→ **Document text**
Begin
There is no secret ingredient - Kung Fu Panda
London Calling on Facebook
Parktools0 -
There are pro's and con's such as no punctures, run lower pressure, better rolling resistance due to the voloume against the tyres can be a pain to seat, it's expensive to start (rims, UST tyres, tape and jiuce)....people say weight, but sometimes there is not much in it once you consider the rim tape and gunk will probably weight similar to a tube... I have a set of Bontrager rims and have ran them tubeless but have gone back to tubes as I got some cheap winter mud tyes.
So to me it's horses for courses..0 -
Pudseyp wrote:So to me it's horses for courses..
I have tubeless wheels and when i'm racing i use lightweight non tubeless lyres set up tubeless (just for weight saving) never had any issue and never had a puncture.
Now the Mud is here and my 2.4 mountain kings are on, the weight is so high and the rolling resistance is so poor anyway i cant be bothered to set up tubeless.0 -
For me it's definitely worthwhile, 717s aren't the greatest rims, you need to build up the bed with some tape to make tyres tighter IME.
End
→ **Data section**
Begin
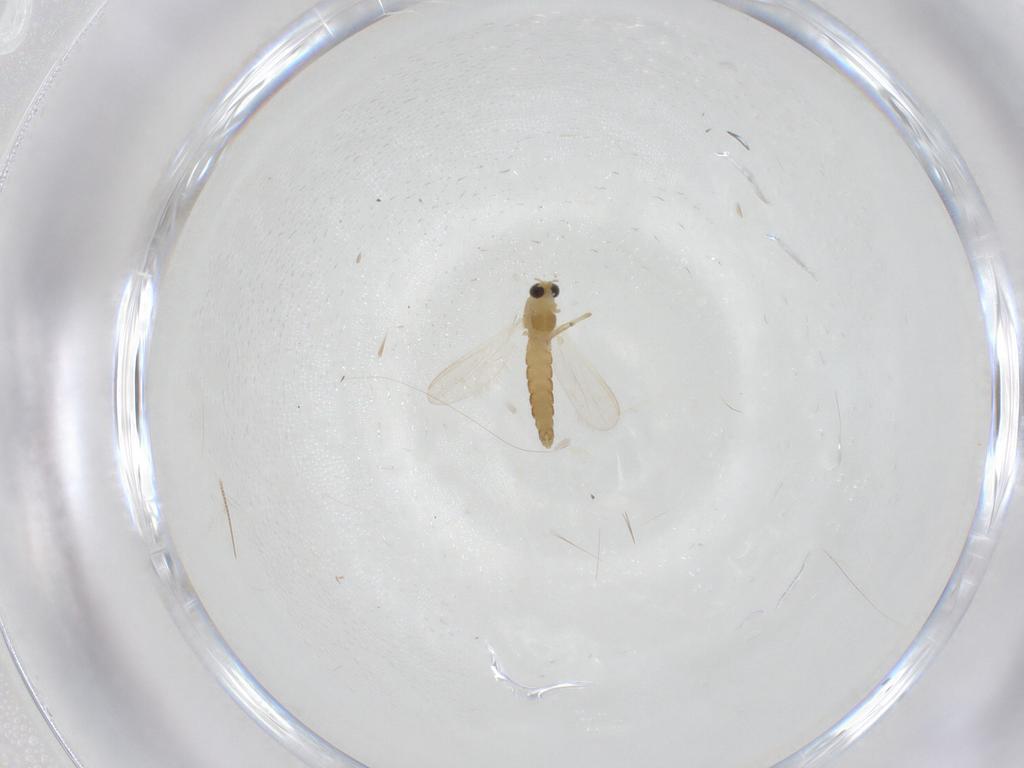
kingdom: Animalia
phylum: Arthropoda
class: Insecta
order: Diptera
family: Chironomidae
End
→ **Required actions**
a. In the tubeless tire discussion, rewrite the paragraph beginning "There are pro's and con's" as a short bulleted list that keeps its main facts.
b. Based on the tubeless tire discussion, do these statements agree with it? Answer yes or no for each, quoting the words that decide it.
(i) The rider who races on lightweight non-tubeless tires set up tubeless has never had a puncture.
(ii) The rider now using 2.4 Mountain Kings in the mud has set them up tubeless.
(iii) One writer calls the 717s the greatest rims.
c. According to the tubeless tire discussion, what do you need to do with 717 rims to make tires tighter?
The records have no part in any of this.

→ **Task solutions**
a.
- Pros: no punctures, lower pressure possible, better rolling resistance due to the volume
- Cons: tires can be a pain to seat; expensive to start (rims, UST tires, tape and juice)
- Weight: often named as an issue, but rim tape and gunk may weigh about the same as a tube
- The writer ran Bontrager rims tubeless but went back to tubes after getting some cheap winter mud tires

b.
(i) Yes: "never had any issue and never had a puncture."
(ii) No: "i cant be bothered to set up tubeless."
(iii) No: "717s aren't the greatest rims"

c. Build up the bed with some tape.